I used the poem “The Role of Elegy” as a practice task for my year 12 IB class this year, and they responded doughtily, noticing the halting difficulty of the lines of verse, and the lonely oddness of certain images such as “a shoe” and the “cabinet of genuine particulars”. They also noticed the central predicament of the poem’s speaker in this piece – that the elegy is not enough, that its formality and brevity cannot do justice to the prolonged, complicated business of grief. Yet, this is the form we have in which to chisel into art that most untidy of emotions. We have nothing else that approximates the elegy for its ability to commemorate the dead in words that tune sorrow to song.

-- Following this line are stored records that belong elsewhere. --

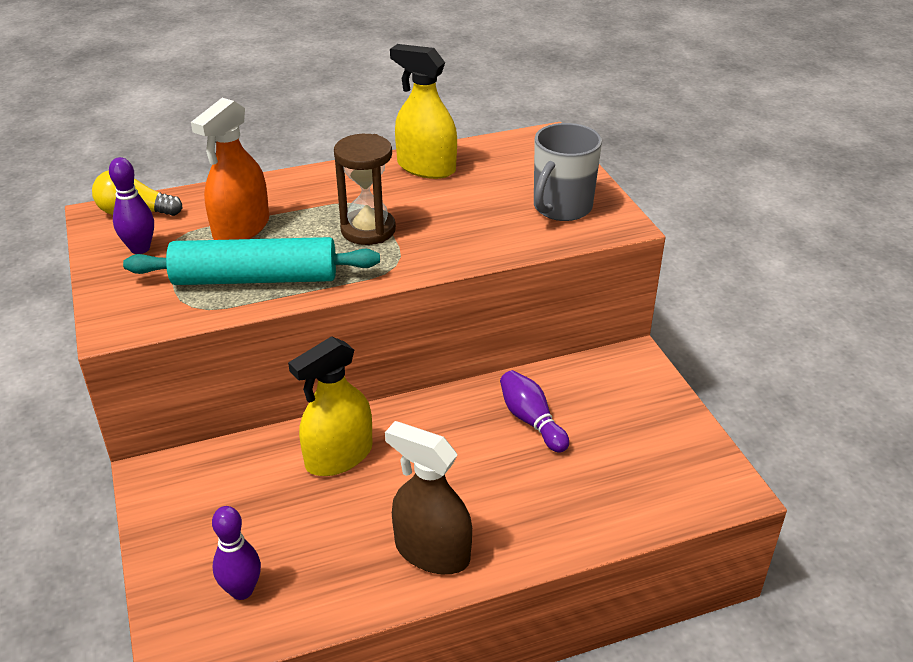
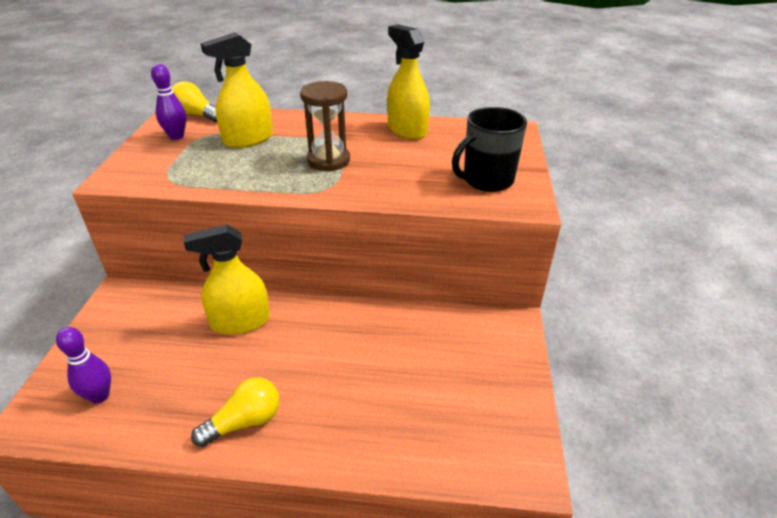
camera: 25 degrees right, 0 degrees up
(241, 228) = (248, 139): orange spray bottle -> yellow spray bottle
(255, 278) = (224, 172): turquoise rolling pin -> none
(432, 551) = (244, 422): brown spray bottle -> yellow light bulb
(531, 420) = (396, 344): purple bowling pin -> none
(561, 208) = (486, 180): grey mug -> black mug

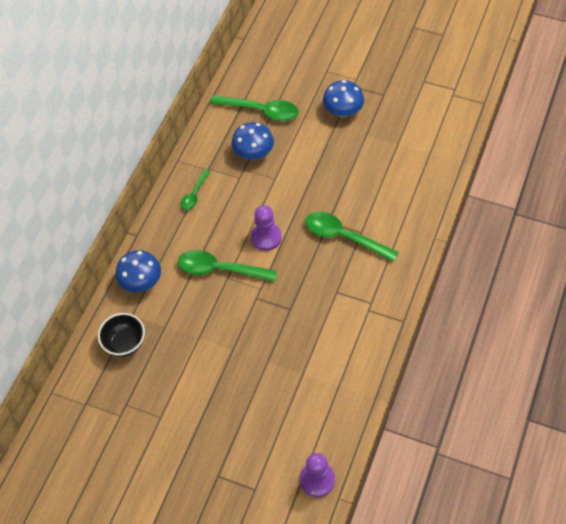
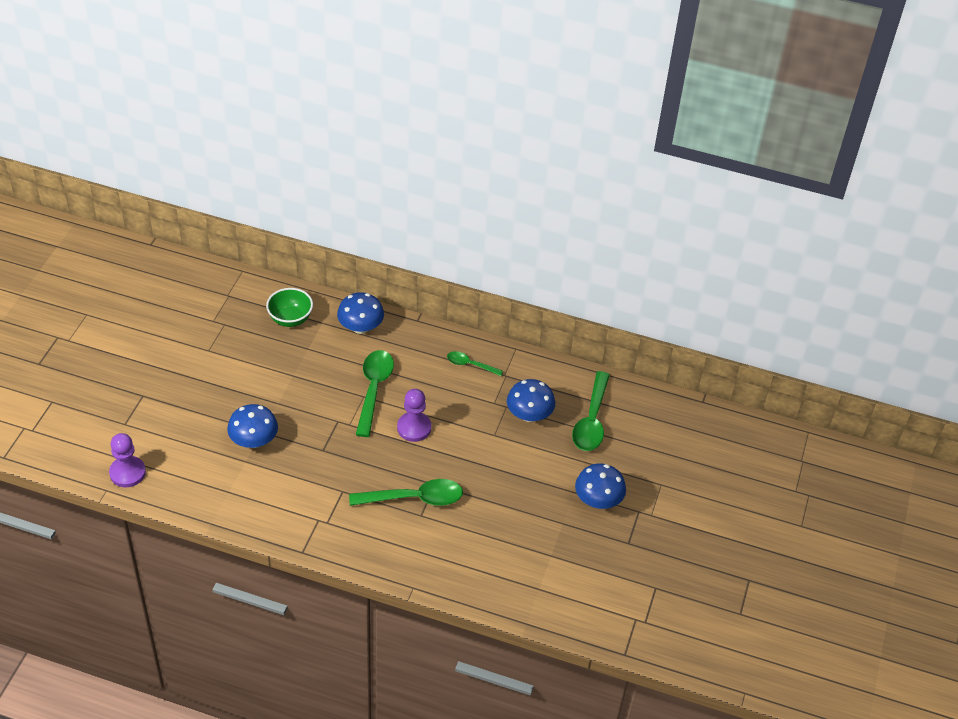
camera: 80 degrees right, 10 degrees down
(125, 343) = (290, 319): black bowl -> green bowl
(278, 367) = (254, 440): none -> blue mushroom
(343, 237) = (414, 498): green spoon -> green spoon turned 60 degrees clockwise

Early poems in the collection detail snapshots of realization in the wake of death: “The pills/On the floor had rolled under the sofa./The wheel begins its if only turning.” In interview with Jenifer K. Dick (available on www.poets.org) Bang reflects on her earlier training as a professional photographer: “By distancing itself, the “eye” establishes a degree of remove that allows me as poet, as the “I,” to appreciate the world anew, with a degree of objectivity, and to comment back on that world.” Bang was commenting on an earlier volume when she said this, but it does shed some light on the structure of this volume and how it reads. Like a collage of separate, but related images, the poems of Elegy painstakingly build up a composite picture of loss. Many of the poems do not stand on their own, but are small contributions, fragments, of a larger whole which the poet constructs through her resolutely objective tone. For example, a theme picked up from the beginning is a dream of arrested time – the wish that the time just prior to death could be brought back and stilled: “You’re forever on the platform/Seeing the pattern of the train door closing./Then the silver streak of me leaving./…/That car should be forever sealed in amber.” This idea is explored repeatedly through an arrangement of images that accrete significance across the poems. Hence, there is also the remorselessness of time’s march, with the speaker, in her grief, trapped, frozen in muteness. In “The Essence” Bang writes, “Dumb numbers gawked from the clock face./The hole where the hands were/Supposed to be was empty/And endless.” The speaker grapples with the irrecoverable nature of death, and its indifference to pleading: “The snake of time was spending itself/Like an arrow in motion, aimed at a bale of hay,/Each bale a bad day. Then wham, and over.” Bang explores each moment that cannot be replayed with a different outcome: “How/Does the heart stop? On what/Moment’s turning?/Which tick? And why?”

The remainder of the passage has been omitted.